# level curves

• Jul 6th 2008, 07:50 PM
chris25
level curves
construct a function whose level curves are lines passing through the origin.

i don't know how to express this function...can anyone help? is the center have to be 0,0 but i don't know how to write this...
• Jul 6th 2008, 09:45 PM
mr fantastic
Quote:

Originally Posted by chris25
construct a function whose level curves are lines passing through the origin.

i don't know how to express this function...can anyone help? is the center have to be 0,0 but i don't know how to write this...

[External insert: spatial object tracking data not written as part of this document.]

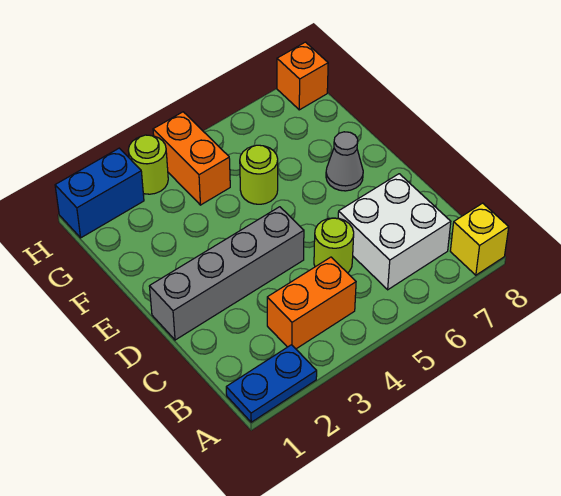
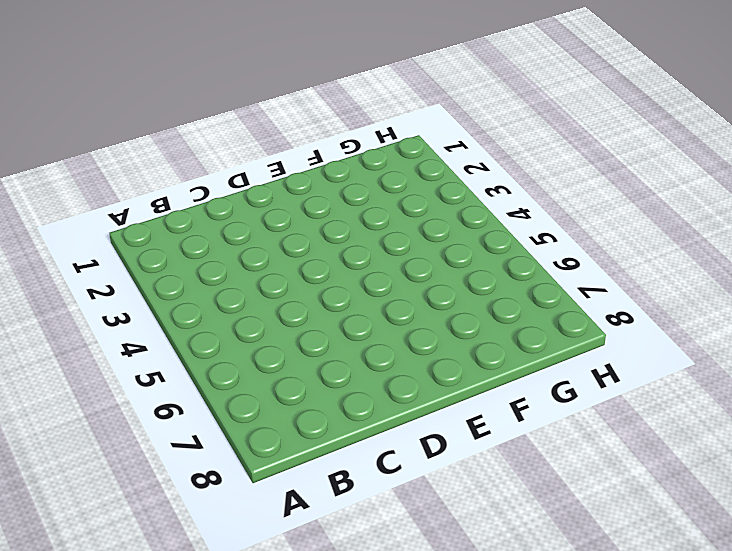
none -> blue plate A1:A2 level 1
none -> yellow brick A8 level 1
none -> orange brick B3:B4 level 1

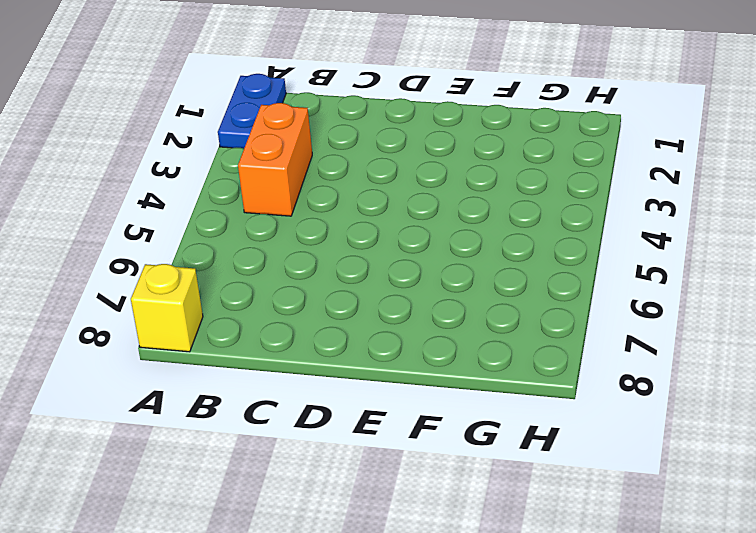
none -> white brick B6:C7 level 1
none -> lime round brick C5 level 1
none -> grey brick D1:D4 level 1

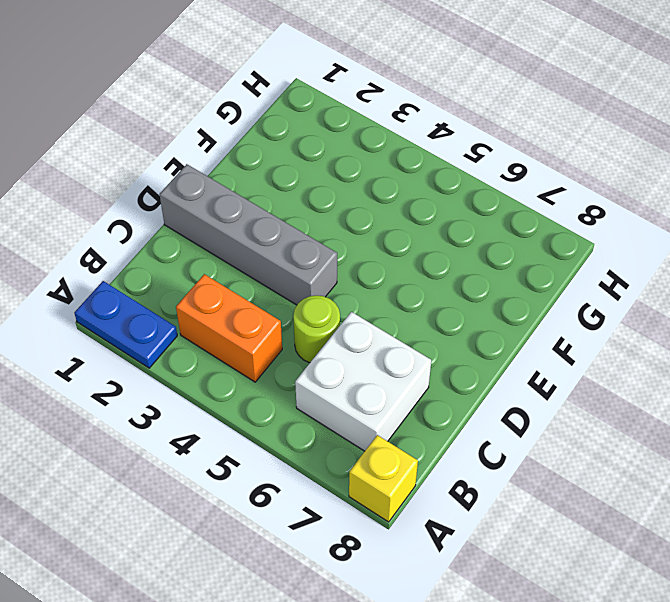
none -> grey cone E7 level 1
none -> lime round brick F5 level 1
none -> orange brick G4:H4 level 1

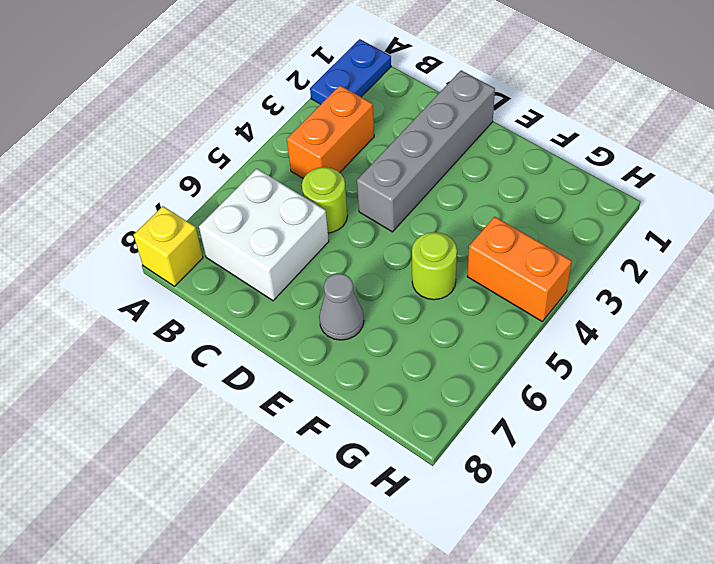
none -> blue brick H1:H2 level 1
none -> lime round brick H3 level 1
none -> orange brick H8 level 1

Contemplate the function $f(x, y) = \frac{2xy}{x^2 + y^2}$ as an example .......
• Jul 8th 2008, 10:21 AM
Mathstud28
Quote:

Originally Posted by mr fantastic
Contemplate the function $f(x, y) = \frac{2xy}{x^2 + y^2}$ as an example .......

Maybe I am misunderstanding the question, but isn't the OP looking for a function such that $f(x,y)=c$ is linear and passes through the origin? So if your function was correct we would have that

$cx^2+cy^2=2xy$ which is not even a function let alone one that is linear.
• Jul 8th 2008, 02:31 PM
mr fantastic
Quote:

Originally Posted by Mathstud28
Maybe I am misunderstanding the question, but isn't the OP looking for a function such that $f(x,y)=c$ is linear and passes through the origin? So if your function was correct we would have that

$cx^2+cy^2=2xy$ which is not even a function let alone one that is linear.

Solve $cy^2 - 2xy + cx^2 = 0$ using the quadratic formula. You get solutions of the form y = mx where m is a function of c. There is only a certain set of values of c for which these lines exist. No level curves exist for values of c lying outside of these values.

Note: c = 0 gives the level curves x = 0 and y = 0 (which obviously pass through the origin).

Clearly this example is one of an infinite number of possibilities. I can only hope the OP has not been discouraged from contemplating it as a solution to his/her problem.
• Jul 8th 2008, 06:57 PM
mr fantastic
Quote:

Originally Posted by mr fantastic
Solve $cy^2 - 2xy + cx^2 = 0$ using the quadratic formula. You get solutions of the form y = mx where m is a function of c. There is only a certain set of values of c for which these lines exist. No level curves exist for values of c lying outside of these values.

Note: c = 0 gives the level curves x = 0 and y = 0 (which obviously pass through the origin).

Clearly this example is one of an infinite number of possibilities. I can only hope the OP has not been discouraged from contemplating it as a solution to his/her problem.

Of relevance is the general Cartesian equation of a conic, viz.

$ax^2 + 2{\color{red}c}xy + {\color{red}b}y^2 + 2dx + 2ey + f = 0$.

(I have switched the standard notation slightly [see red] to be consistent with the example I gave).

It defines a hyperbola, a parabola, an ellipse, a circle or a pair of lines depending on the value of the invariants of the curve.

A little bit of research should show origins of the example I gave.
• Jul 9th 2008, 06:07 AM
jme44
I know there can be many different answers. But what exactly do you do to go about getting one.

is F(x,y) = 2x +3y
• Jul 9th 2008, 02:36 PM
mr fantastic
Quote:

Originally Posted by jme44
I know there can be many different answers. But what exactly do you do to go about getting one.

is F(x,y) = 2x +3y

Post #5 gives the idea I started with for constructing my example.

The level curves of the surface you've given (a plane) are lines, but the lines do not all pass through the origin. Therefore it fails to answer the question asked by the OP.